Given n = 5 and edges = [[0, 1], [1, 2], [2, 3], [1, 3], [1, 4]], return false.
Hint:
Given n = 5 and edges = [[0, 1], [1, 2], [3, 4]], what should your return? Is this case a valid tree?
According to the definition of tree on Wikipedia: “a tree is an undirected graph in which any two vertices are connected by exactly one path.
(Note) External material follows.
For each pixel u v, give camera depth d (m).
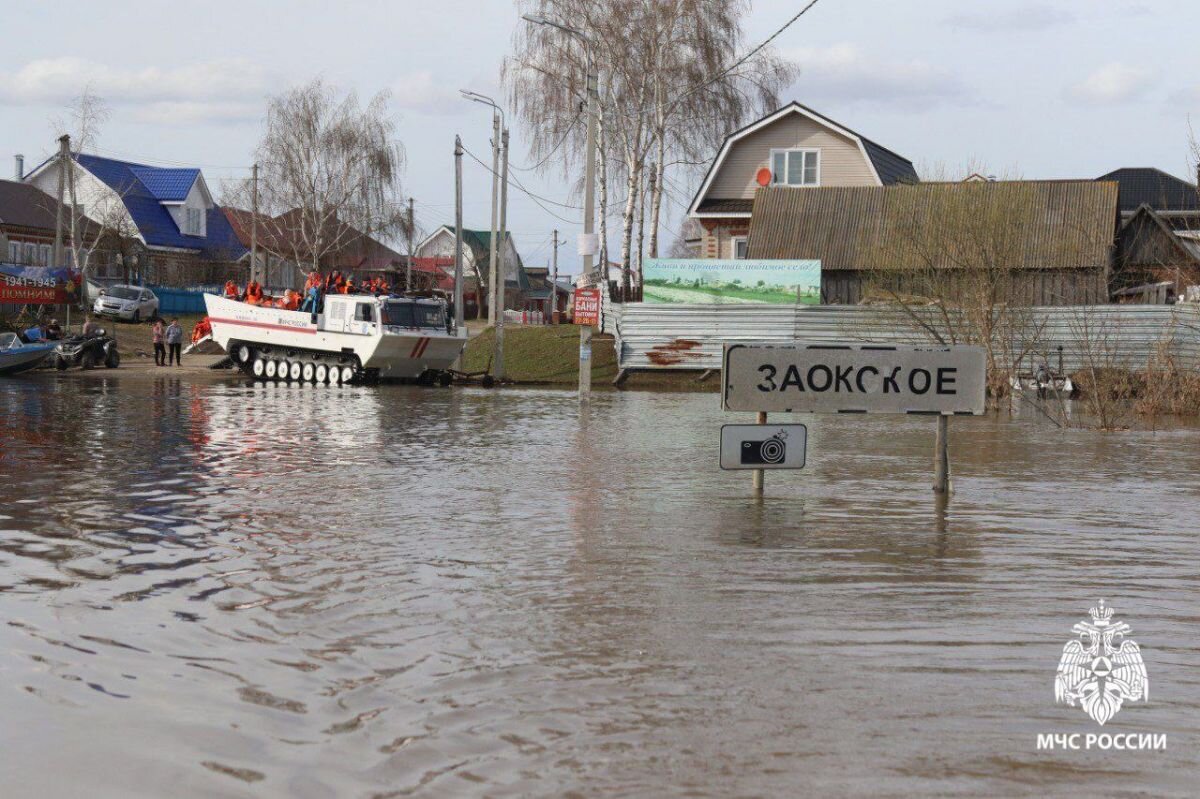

In other words, any connected graph without simple cycles is a tree.”
根据维基百科,一个树必定是一个图,那么判断一个图是否是一个树,应该满足两点
- 是一个全连通图(所有节点相通)
- 无回路
- 图的边数=节点数-1
2和3 等价
DFS
思路:首先对所有边进行遍历,把连通的加入结果中,然后再对结果进行dfs,直到所有的边遍历完,并且没有重复的边出现时,返回true。
bool validTree(int n,vector<pair<int,int>>& edges){
vector<vector<int>> g(n,vector<int>());//一个二维变量用来存储所有边的连通情况
unordered_set res{
{
0}};//用来存放结果,如果从起始点到该点连通则加入,最后判断是否为n的大小
queue<int> que{
{
0}};//用来dfs的队列
//初始化g
for(auto edge:edges){
g[edge.first].insert(g[edge.second]);
g[edge.second].insert(g[edge.first]);
}
while(!que.empty()){
int cur=que.front();
que.pop();
for(auto vex:g[cur]){
if(res.count(cur)) return false;//环路
que.push(vex);
res.insert(vex);
g[vex].erase(cur);//在对称处删除
}
}
return res.size==n;
}
BFS
思路:广度优先遍历是所有边走一遍,删除掉重复边,再进行遍历判断是否存在环路
深度优先遍历是一个点走到底再递归
设置一个和顶点数目相同的visited数组,判断当前顶点是否已经加入结果
一个二维数组初始化边集
bool validTree(int n,vector<pair<int,int>>& edges){
vector<vector<int>> g(n,vector<int>());
vector<bool> visited(n,false);
if(!dfs(g,visited,0,-1)) return false;
for(auto b:visited){
if(!b) return false;
}
}
bool dfs(vector<vector<int>>& g,vector<bool>& visited,int cur,int pre){
if(visited(cur)) return false;//首先判断是否已经加入结果
visited(cur)=true;
for(auto vex:g[cur]){
//对该点连通的点进行遍历
if(vex!=pre){
if(!dfs(g,visited,vex,cur)) return false;
}
}
}